◆ **Records for this exercise**
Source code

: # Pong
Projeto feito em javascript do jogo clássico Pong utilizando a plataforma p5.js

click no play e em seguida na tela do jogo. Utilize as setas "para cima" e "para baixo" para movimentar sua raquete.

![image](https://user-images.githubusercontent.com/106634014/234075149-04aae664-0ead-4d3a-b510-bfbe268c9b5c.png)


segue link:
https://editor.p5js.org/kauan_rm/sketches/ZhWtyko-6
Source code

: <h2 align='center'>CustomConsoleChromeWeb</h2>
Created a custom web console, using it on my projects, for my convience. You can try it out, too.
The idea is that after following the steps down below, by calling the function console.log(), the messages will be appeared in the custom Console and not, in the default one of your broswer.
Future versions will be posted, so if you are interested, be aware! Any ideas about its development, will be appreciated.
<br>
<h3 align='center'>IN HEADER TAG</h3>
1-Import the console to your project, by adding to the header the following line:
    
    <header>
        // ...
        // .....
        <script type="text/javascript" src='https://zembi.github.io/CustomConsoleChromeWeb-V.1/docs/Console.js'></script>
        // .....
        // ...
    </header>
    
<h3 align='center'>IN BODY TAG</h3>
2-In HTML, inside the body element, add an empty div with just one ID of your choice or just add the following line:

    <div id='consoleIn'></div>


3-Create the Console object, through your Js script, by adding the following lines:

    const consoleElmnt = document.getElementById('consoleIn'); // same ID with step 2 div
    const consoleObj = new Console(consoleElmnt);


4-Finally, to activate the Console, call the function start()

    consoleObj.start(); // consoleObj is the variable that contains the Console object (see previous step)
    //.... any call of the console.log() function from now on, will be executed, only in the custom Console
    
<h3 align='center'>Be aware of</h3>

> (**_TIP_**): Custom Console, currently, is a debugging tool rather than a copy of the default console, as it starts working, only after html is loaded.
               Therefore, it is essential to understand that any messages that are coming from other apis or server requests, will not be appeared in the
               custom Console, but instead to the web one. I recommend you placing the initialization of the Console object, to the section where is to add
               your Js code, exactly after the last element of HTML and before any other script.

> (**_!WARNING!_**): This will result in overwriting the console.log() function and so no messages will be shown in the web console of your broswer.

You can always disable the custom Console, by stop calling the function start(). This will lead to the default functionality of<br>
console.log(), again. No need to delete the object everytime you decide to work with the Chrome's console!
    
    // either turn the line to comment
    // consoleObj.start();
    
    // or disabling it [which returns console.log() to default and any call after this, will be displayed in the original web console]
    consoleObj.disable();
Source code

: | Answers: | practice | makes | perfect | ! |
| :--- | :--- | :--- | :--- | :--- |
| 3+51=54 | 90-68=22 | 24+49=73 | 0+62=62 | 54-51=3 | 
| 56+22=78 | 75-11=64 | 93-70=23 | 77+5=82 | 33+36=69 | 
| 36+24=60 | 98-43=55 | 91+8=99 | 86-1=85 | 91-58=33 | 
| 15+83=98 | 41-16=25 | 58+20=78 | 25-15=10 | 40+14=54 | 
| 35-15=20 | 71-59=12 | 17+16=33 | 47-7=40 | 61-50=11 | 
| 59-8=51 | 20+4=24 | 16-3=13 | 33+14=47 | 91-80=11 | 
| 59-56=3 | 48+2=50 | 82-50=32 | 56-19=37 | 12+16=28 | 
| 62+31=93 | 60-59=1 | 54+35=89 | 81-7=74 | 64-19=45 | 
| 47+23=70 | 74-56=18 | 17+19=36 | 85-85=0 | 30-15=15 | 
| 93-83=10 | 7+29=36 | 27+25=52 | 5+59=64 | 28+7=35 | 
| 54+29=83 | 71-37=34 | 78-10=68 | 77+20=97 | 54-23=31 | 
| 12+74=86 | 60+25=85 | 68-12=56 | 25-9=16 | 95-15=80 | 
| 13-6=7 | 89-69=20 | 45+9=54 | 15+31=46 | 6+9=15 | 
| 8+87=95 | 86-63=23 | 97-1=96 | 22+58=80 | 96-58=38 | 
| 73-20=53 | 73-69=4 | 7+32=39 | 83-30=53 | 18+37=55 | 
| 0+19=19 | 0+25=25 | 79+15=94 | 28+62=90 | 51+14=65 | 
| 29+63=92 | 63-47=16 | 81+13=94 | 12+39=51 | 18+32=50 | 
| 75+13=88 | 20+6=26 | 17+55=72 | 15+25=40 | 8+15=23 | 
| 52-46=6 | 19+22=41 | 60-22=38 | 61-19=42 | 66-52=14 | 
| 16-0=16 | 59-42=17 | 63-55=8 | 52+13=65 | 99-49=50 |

◆ **Exercise directions**
Rewrite the entire listing above, replacing every occurrence of "Pong" with "Tênis de Mesa" and leaving all other text unchanged.

◆ **Task output**
Source code

: # Tênis de Mesa
Projeto feito em javascript do jogo clássico Tênis de Mesa utilizando a plataforma p5.js

click no play e em seguida na tela do jogo. Utilize as setas "para cima" e "para baixo" para movimentar sua raquete.

![image](https://user-images.githubusercontent.com/106634014/234075149-04aae664-0ead-4d3a-b510-bfbe268c9b5c.png)


segue link:
https://editor.p5js.org/kauan_rm/sketches/ZhWtyko-6
Source code

: <h2 align='center'>CustomConsoleChromeWeb</h2>
Created a custom web console, using it on my projects, for my convience. You can try it out, too.
The idea is that after following the steps down below, by calling the function console.log(), the messages will be appeared in the custom Console and not, in the default one of your broswer.
Future versions will be posted, so if you are interested, be aware! Any ideas about its development, will be appreciated.
<br>
<h3 align='center'>IN HEADER TAG</h3>
1-Import the console to your project, by adding to the header the following line:
    
    <header>
        // ...
        // .....
        <script type="text/javascript" src='https://zembi.github.io/CustomConsoleChromeWeb-V.1/docs/Console.js'></script>
        // .....
        // ...
    </header>
    
<h3 align='center'>IN BODY TAG</h3>
2-In HTML, inside the body element, add an empty div with just one ID of your choice or just add the following line:

    <div id='consoleIn'></div>


3-Create the Console object, through your Js script, by adding the following lines:

    const consoleElmnt = document.getElementById('consoleIn'); // same ID with step 2 div
    const consoleObj = new Console(consoleElmnt);


4-Finally, to activate the Console, call the function start()

    consoleObj.start(); // consoleObj is the variable that contains the Console object (see previous step)
    //.... any call of the console.log() function from now on, will be executed, only in the custom Console
    
<h3 align='center'>Be aware of</h3>

> (**_TIP_**): Custom Console, currently, is a debugging tool rather than a copy of the default console, as it starts working, only after html is loaded.
               Therefore, it is essential to understand that any messages that are coming from other apis or server requests, will not be appeared in the
               custom Console, but instead to the web one. I recommend you placing the initialization of the Console object, to the section where is to add
               your Js code, exactly after the last element of HTML and before any other script.

> (**_!WARNING!_**): This will result in overwriting the console.log() function and so no messages will be shown in the web console of your broswer.

You can always disable the custom Console, by stop calling the function start(). This will lead to the default functionality of<br>
console.log(), again. No need to delete the object everytime you decide to work with the Chrome's console!
    
    // either turn the line to comment
    // consoleObj.start();
    
    // or disabling it [which returns console.log() to default and any call after this, will be displayed in the original web console]
    consoleObj.disable();
Source code

: | Answers: | practice | makes | perfect | ! |
| :--- | :--- | :--- | :--- | :--- |
| 3+51=54 | 90-68=22 | 24+49=73 | 0+62=62 | 54-51=3 | 
| 56+22=78 | 75-11=64 | 93-70=23 | 77+5=82 | 33+36=69 | 
| 36+24=60 | 98-43=55 | 91+8=99 | 86-1=85 | 91-58=33 | 
| 15+83=98 | 41-16=25 | 58+20=78 | 25-15=10 | 40+14=54 | 
| 35-15=20 | 71-59=12 | 17+16=33 | 47-7=40 | 61-50=11 | 
| 59-8=51 | 20+4=24 | 16-3=13 | 33+14=47 | 91-80=11 | 
| 59-56=3 | 48+2=50 | 82-50=32 | 56-19=37 | 12+16=28 | 
| 62+31=93 | 60-59=1 | 54+35=89 | 81-7=74 | 64-19=45 | 
| 47+23=70 | 74-56=18 | 17+19=36 | 85-85=0 | 30-15=15 | 
| 93-83=10 | 7+29=36 | 27+25=52 | 5+59=64 | 28+7=35 | 
| 54+29=83 | 71-37=34 | 78-10=68 | 77+20=97 | 54-23=31 | 
| 12+74=86 | 60+25=85 | 68-12=56 | 25-9=16 | 95-15=80 | 
| 13-6=7 | 89-69=20 | 45+9=54 | 15+31=46 | 6+9=15 | 
| 8+87=95 | 86-63=23 | 97-1=96 | 22+58=80 | 96-58=38 | 
| 73-20=53 | 73-69=4 | 7+32=39 | 83-30=53 | 18+37=55 | 
| 0+19=19 | 0+25=25 | 79+15=94 | 28+62=90 | 51+14=65 | 
| 29+63=92 | 63-47=16 | 81+13=94 | 12+39=51 | 18+32=50 | 
| 75+13=88 | 20+6=26 | 17+55=72 | 15+25=40 | 8+15=23 | 
| 52-46=6 | 19+22=41 | 60-22=38 | 61-19=42 | 66-52=14 | 
| 16-0=16 | 59-42=17 | 63-55=8 | 52+13=65 | 99-49=50 |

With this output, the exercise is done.